---------- RECORDS SUPPLIED
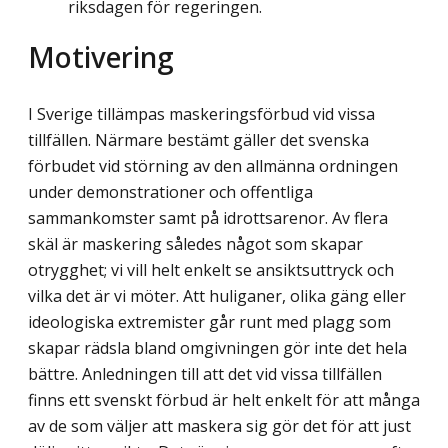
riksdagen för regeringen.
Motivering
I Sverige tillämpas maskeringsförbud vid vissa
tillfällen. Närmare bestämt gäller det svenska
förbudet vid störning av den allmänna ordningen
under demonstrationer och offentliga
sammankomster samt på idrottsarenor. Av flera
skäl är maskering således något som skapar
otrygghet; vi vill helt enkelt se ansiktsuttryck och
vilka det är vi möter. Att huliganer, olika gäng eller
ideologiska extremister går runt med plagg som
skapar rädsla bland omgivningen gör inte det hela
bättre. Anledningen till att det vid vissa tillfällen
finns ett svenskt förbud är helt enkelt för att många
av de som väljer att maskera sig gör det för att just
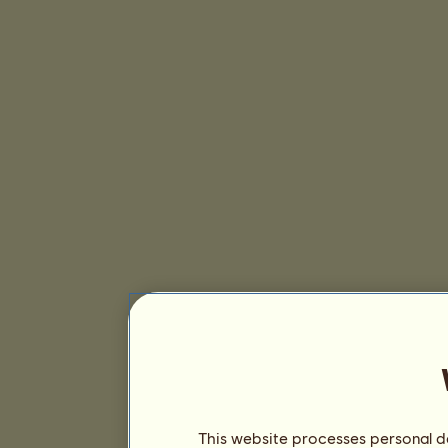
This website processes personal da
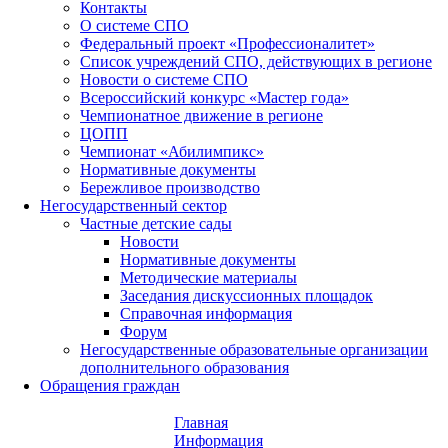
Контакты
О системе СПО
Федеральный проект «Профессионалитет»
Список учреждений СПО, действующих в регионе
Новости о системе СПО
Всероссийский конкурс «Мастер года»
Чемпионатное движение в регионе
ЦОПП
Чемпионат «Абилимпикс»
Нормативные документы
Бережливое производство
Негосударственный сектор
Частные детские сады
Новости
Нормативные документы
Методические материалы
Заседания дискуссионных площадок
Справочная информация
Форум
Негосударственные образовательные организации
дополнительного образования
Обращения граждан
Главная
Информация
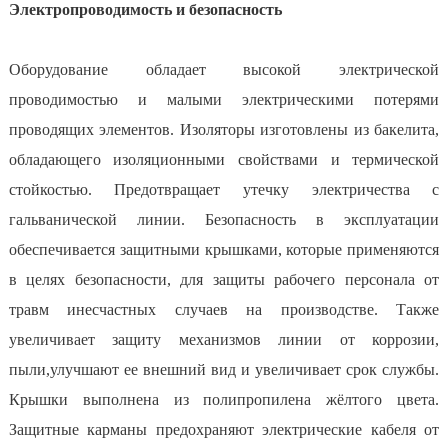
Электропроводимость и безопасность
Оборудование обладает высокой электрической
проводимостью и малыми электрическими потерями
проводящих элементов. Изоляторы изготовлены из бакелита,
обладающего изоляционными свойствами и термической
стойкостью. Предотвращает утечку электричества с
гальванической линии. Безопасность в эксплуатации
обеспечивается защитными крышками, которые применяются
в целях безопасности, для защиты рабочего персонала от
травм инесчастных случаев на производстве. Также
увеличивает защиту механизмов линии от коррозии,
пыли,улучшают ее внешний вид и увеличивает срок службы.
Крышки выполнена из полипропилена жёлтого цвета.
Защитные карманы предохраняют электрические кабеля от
--------------------
---------- RECORDS SUPPLIED
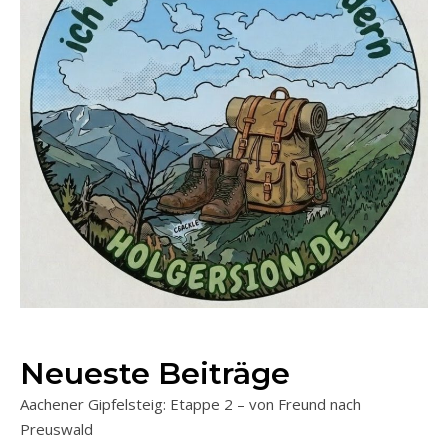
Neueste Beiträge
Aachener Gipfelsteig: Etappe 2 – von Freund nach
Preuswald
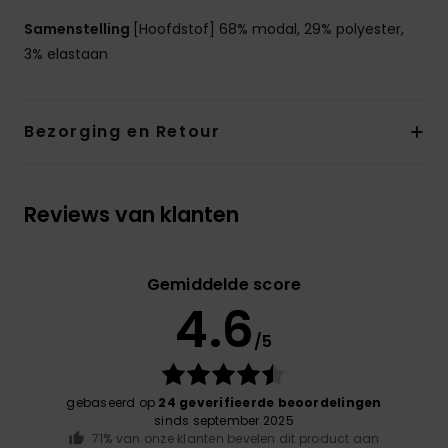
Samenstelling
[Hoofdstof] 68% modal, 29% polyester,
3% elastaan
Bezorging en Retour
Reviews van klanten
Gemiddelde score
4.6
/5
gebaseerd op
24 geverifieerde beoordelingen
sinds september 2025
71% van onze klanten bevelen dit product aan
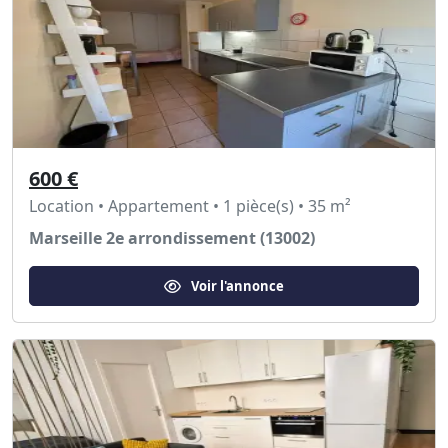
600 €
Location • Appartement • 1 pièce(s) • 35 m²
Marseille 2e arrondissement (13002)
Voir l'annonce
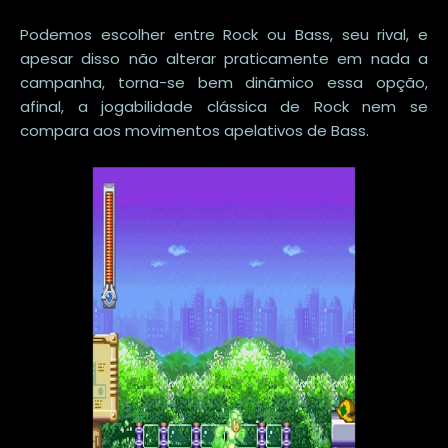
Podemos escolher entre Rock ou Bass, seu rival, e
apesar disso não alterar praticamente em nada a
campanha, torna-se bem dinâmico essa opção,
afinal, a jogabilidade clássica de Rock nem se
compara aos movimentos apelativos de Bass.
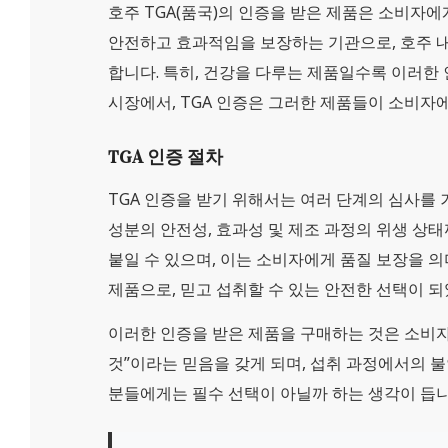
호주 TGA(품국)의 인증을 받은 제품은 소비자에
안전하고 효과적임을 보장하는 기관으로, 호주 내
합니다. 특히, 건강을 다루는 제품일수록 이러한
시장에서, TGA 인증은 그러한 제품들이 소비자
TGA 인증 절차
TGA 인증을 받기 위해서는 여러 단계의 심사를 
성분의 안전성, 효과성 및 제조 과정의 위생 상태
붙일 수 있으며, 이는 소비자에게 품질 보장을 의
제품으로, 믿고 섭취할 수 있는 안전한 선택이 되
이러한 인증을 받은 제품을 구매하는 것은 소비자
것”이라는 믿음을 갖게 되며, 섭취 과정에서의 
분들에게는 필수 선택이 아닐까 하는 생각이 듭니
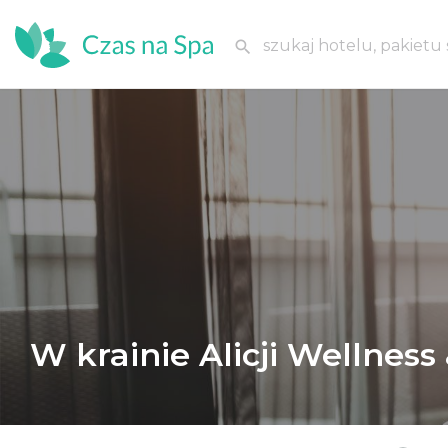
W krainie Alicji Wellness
--------------------
### TASK TO CARRY OUT
Copy the records word for word, from the line containing "호주 TGA(품국)의 인증을 받은 제품은 소비자에" through the line containing "W krainie Alicji Wellness", and leave out the pictures.

### ANSWER BOX
호주 TGA(품국)의 인증을 받은 제품은 소비자에
안전하고 효과적임을 보장하는 기관으로, 호주 내
합니다. 특히, 건강을 다루는 제품일수록 이러한
시장에서, TGA 인증은 그러한 제품들이 소비자
TGA 인증 절차
TGA 인증을 받기 위해서는 여러 단계의 심사를 
성분의 안전성, 효과성 및 제조 과정의 위생 상태
붙일 수 있으며, 이는 소비자에게 품질 보장을 의
제품으로, 믿고 섭취할 수 있는 안전한 선택이 되
이러한 인증을 받은 제품을 구매하는 것은 소비자
것”이라는 믿음을 갖게 되며, 섭취 과정에서의 
분들에게는 필수 선택이 아닐까 하는 생각이 듭니
W krainie Alicji Wellness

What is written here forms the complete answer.